Ce qui pose tout de même question quant à une réelle prise au sérieux de ces six semaines ou quant à leur lien avec la classe (qui, elle, bouge ?). Peut-être y a-t-il une forme de rigueur dans la manière dont Inès (ne) s’empare (pas) de ce qui lui est « offert » ? On pourrait se demander si elle n’en perçoit pas confusément les faiblesses, l’impossibilité de prendre vraiment place, le manque de lien avec la classe. Elle reste dans une logique de dire « non ». Peut-être à un manque de sens ?

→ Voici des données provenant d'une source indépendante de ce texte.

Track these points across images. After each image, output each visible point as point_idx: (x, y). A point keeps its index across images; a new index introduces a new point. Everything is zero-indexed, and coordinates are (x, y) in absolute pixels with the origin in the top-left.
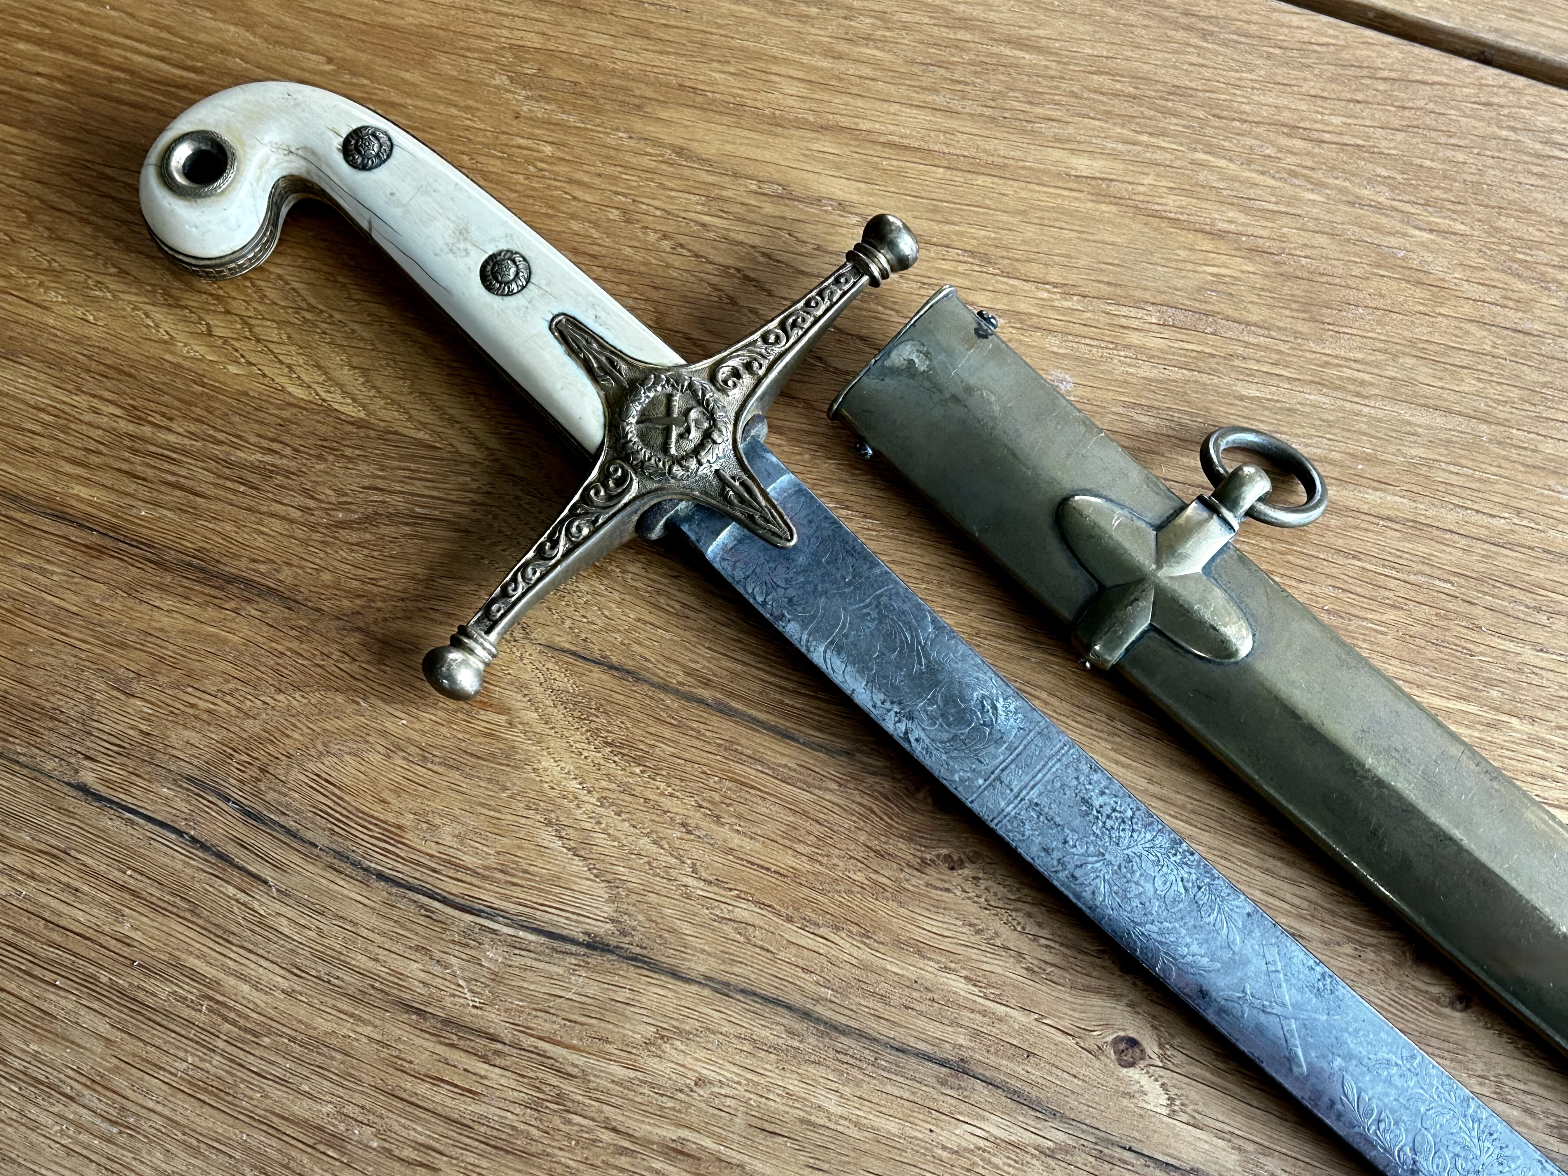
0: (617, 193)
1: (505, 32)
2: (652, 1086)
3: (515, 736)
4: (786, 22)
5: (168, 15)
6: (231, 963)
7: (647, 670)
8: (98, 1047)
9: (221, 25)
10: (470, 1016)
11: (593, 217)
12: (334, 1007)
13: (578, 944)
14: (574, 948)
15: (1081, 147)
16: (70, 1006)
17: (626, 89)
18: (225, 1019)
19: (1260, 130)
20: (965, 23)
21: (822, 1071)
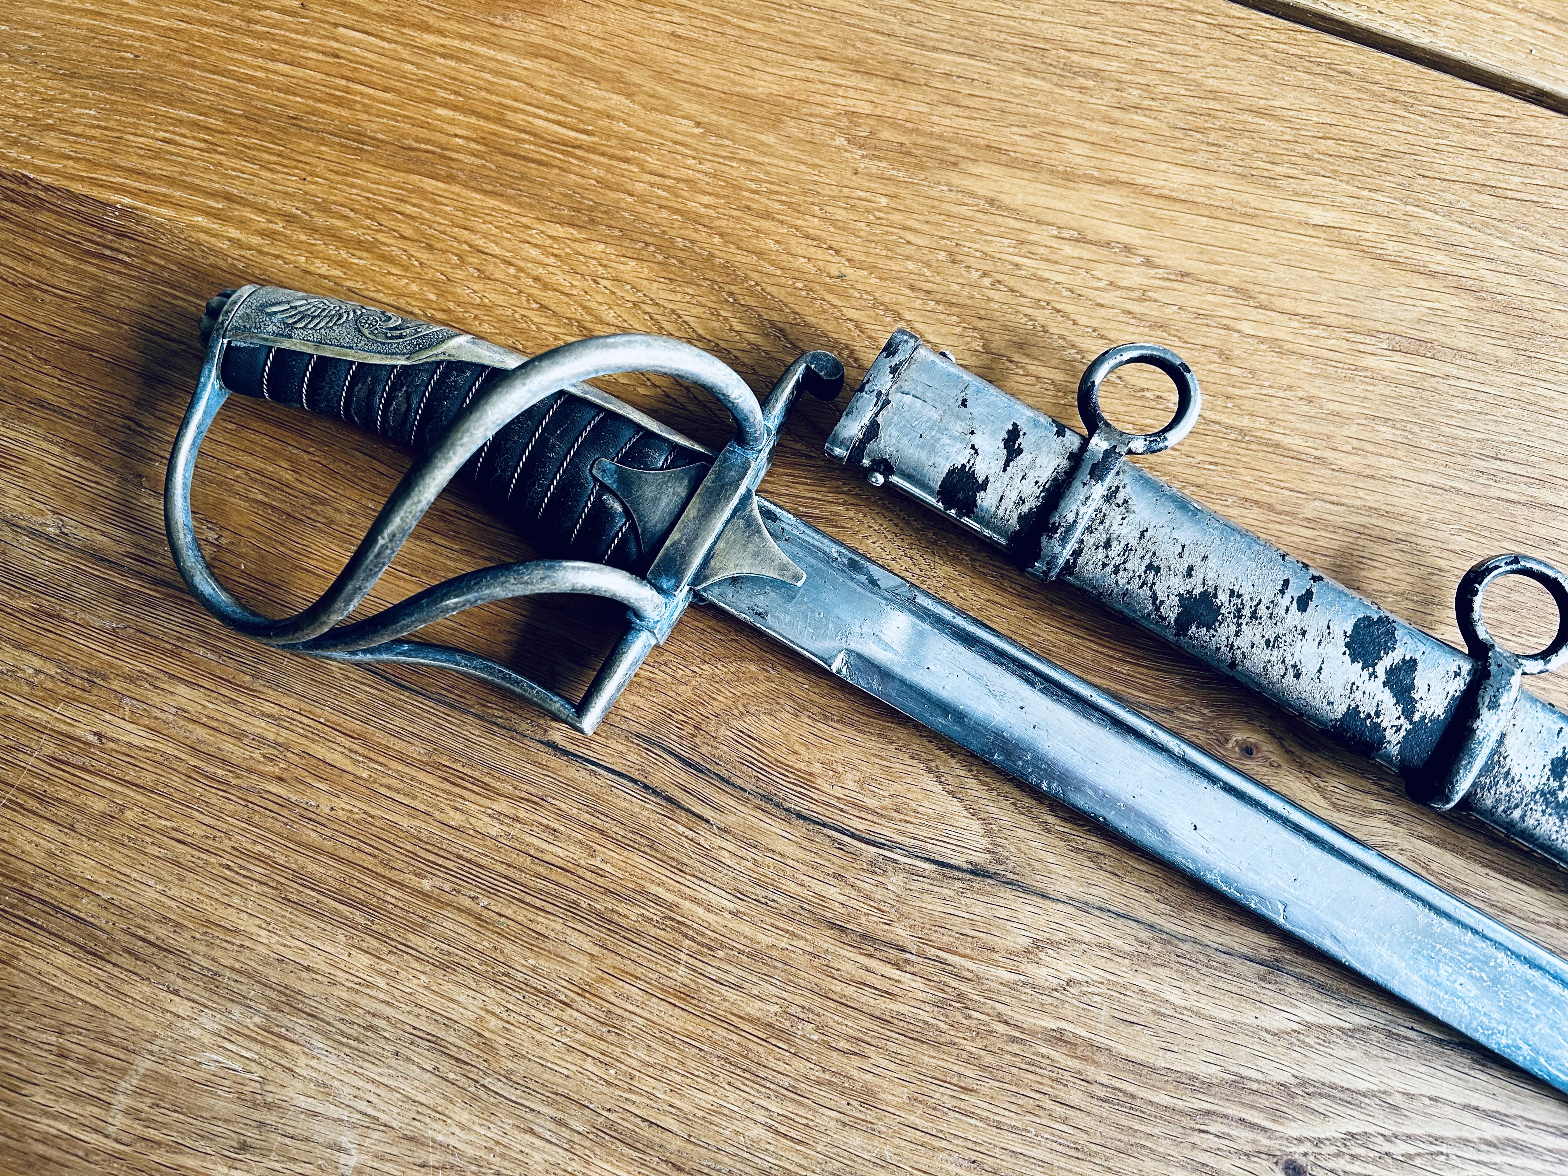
0: (943, 238)
1: (840, 100)
2: (1034, 987)
4: (1068, 93)
5: (560, 85)
6: (687, 890)
8: (585, 961)
9: (607, 95)
10: (882, 932)
11: (925, 259)
12: (772, 925)
13: (964, 871)
14: (960, 875)
15: (1316, 200)
16: (559, 927)
17: (943, 149)
18: (685, 936)
19: (1457, 186)
20: (1214, 95)
21: (1167, 972)
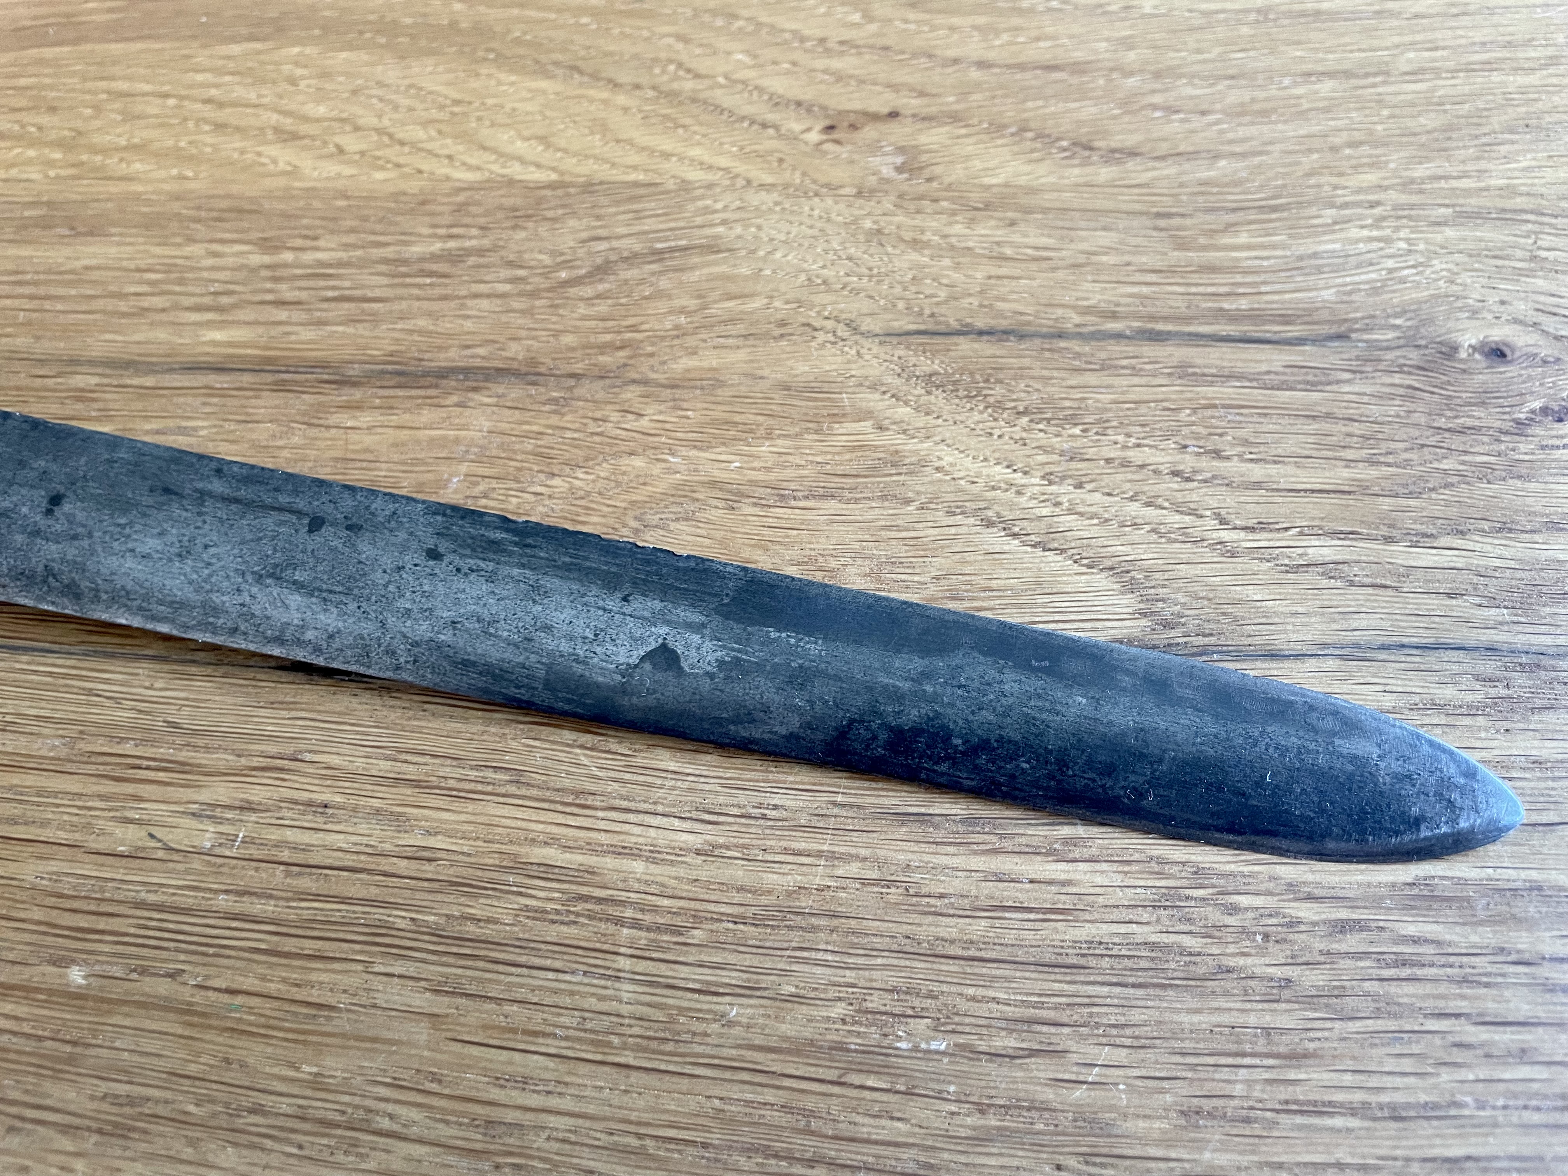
3: (892, 439)
7: (1029, 323)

Un « oui » arrive quand quelque chose et quelqu’un semblent lui faire une petite place. Marina ne savait plus quoi faire et en fait c’est Inès qui trouve, si on peut dire… Tout l’art est de voir quelle posture rigoureusement tenir devant cet infime, qui pourrait peut-être faire ouverture.
On pourrait récupérer, manipuler, profiter de cet intérêt d’Inès pour la ramener au plus vite à « ce qu’il faut voir en classe ». Pour Marina, il s’agit d’accueillir un intérêt. Elle l’inscrit dans un pari de faire naitre quelque chose de nouveau, à partir de ce tout micro pris au sérieux. Tout à fait pris au sérieux pourrait vouloir dire amplification, mise à l’ouvrage avec vrai potager, réalisations, recherches ou autres, mais voilà, six semaines, six séances… Et en plus, le genre de compte à rendre à l’institution ne colle que peu avec une démarche qui demande du temps : « Est-ce que tu as bien fait avec elle la leçon qu’on a vue en classe ? »
Marina relève le fait que le temps scolaire, le temps du dispositif et le temps d’Inès ne sont pas les mêmes. Comment inscrire les temps d’approche de quelqu’un dans telle ou telle organisation de classe ou de hors classe, serait sans doute une question à se poser. Pas simple, mais en valant la peine : il s’agirait de trouver des pistes qui soient rigoureuses quant à la prise en compte du sujet qui n’est pas qu’élève.
C’est ce sujet que Marina dit d’ailleurs protéger quand elle passe sous silence, pour l’extérieur contrôlant, certains aspects de ce qui a au juste été fait, dit, lors des séances individuelles ou collectives.
Marina le dit : se tenir ainsi au plus près du sujet et l’accompagner dans des détours qui pourraient donner gout aux apprentissages, au choix d’une option, ou simplement un début de confiance, demande beaucoup de force à l’adulte pris dans ce genre de mission courte. Il est obligé de se battre contre le trop pressé de l’institution et aussi contre ses propres impatiences ou ses manques d’idées parfois. Il doit aussi traverser des peurs, peur de trop de déviation, par exemple. Si cette peur est forte, il n’« écoute » pas la déviation, se sclérose et se fige dans ce qu’il faut faire. Si cette peur est traversée, on peut arriver à quelque chose.
Je suis frappée par les temps de Marina aussi : de l’agacement avec cette Inès et puis de l’accueil à l’inattendu, du tiraillement entre les attentes de la ville, du collège et les (non) attentes d’Inès… C’est sans doute une posture de départ, le soutien au sujet, à travers tout, qui permet de se relier au temps d’Inès et de déplacer les rigueurs d’un cadre (nécessaires, mais…) vers la rigueur des « faire place ».